Reproduce every one of the records below word for word, keeping each line unchanged.

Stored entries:
=-=-=-=-=

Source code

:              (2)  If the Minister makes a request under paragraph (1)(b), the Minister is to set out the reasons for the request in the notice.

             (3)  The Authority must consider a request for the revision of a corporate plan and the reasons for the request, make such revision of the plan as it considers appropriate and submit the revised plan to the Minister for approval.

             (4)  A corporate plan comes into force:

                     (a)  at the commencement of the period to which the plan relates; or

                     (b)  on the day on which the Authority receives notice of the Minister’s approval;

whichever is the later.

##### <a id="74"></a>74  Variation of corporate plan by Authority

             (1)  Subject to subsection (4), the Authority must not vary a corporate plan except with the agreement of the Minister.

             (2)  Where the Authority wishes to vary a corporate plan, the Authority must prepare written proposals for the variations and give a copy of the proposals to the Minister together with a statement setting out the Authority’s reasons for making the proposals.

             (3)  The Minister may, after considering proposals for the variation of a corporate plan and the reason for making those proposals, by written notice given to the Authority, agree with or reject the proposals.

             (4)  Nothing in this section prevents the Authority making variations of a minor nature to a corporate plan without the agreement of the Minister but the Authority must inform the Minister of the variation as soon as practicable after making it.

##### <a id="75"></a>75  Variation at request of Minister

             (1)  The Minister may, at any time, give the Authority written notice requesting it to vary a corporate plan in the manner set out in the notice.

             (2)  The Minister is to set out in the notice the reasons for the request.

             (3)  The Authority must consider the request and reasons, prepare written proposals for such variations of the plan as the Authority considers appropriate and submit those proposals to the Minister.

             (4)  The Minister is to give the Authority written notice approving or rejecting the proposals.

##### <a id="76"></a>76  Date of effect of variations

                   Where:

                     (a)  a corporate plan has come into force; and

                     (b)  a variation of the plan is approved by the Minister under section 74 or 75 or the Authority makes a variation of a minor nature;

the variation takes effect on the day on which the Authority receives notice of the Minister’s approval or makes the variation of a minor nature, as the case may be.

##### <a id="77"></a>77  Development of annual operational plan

=-=-=-=-=

● **Solution to this exercise**
Source code

:              (2)  If the Minister makes a request under paragraph (1)(b), the Minister is to set out the reasons for the request in the notice.

             (3)  The Authority must consider a request for the revision of a corporate plan and the reasons for the request, make such revision of the plan as it considers appropriate and submit the revised plan to the Minister for approval.

             (4)  A corporate plan comes into force:

                     (a)  at the commencement of the period to which the plan relates; or

                     (b)  on the day on which the Authority receives notice of the Minister’s approval;

whichever is the later.

##### <a id="74"></a>74  Variation of corporate plan by Authority

             (1)  Subject to subsection (4), the Authority must not vary a corporate plan except with the agreement of the Minister.

             (2)  Where the Authority wishes to vary a corporate plan, the Authority must prepare written proposals for the variations and give a copy of the proposals to the Minister together with a statement setting out the Authority’s reasons for making the proposals.

             (3)  The Minister may, after considering proposals for the variation of a corporate plan and the reason for making those proposals, by written notice given to the Authority, agree with or reject the proposals.

             (4)  Nothing in this section prevents the Authority making variations of a minor nature to a corporate plan without the agreement of the Minister but the Authority must inform the Minister of the variation as soon as practicable after making it.

##### <a id="75"></a>75  Variation at request of Minister

             (1)  The Minister may, at any time, give the Authority written notice requesting it to vary a corporate plan in the manner set out in the notice.

             (2)  The Minister is to set out in the notice the reasons for the request.

             (3)  The Authority must consider the request and reasons, prepare written proposals for such variations of the plan as the Authority considers appropriate and submit those proposals to the Minister.

             (4)  The Minister is to give the Authority written notice approving or rejecting the proposals.

##### <a id="76"></a>76  Date of effect of variations

                   Where:

                     (a)  a corporate plan has come into force; and

                     (b)  a variation of the plan is approved by the Minister under section 74 or 75 or the Authority makes a variation of a minor nature;

the variation takes effect on the day on which the Authority receives notice of the Minister’s approval or makes the variation of a minor nature, as the case may be.

##### <a id="77"></a>77  Development of annual operational plan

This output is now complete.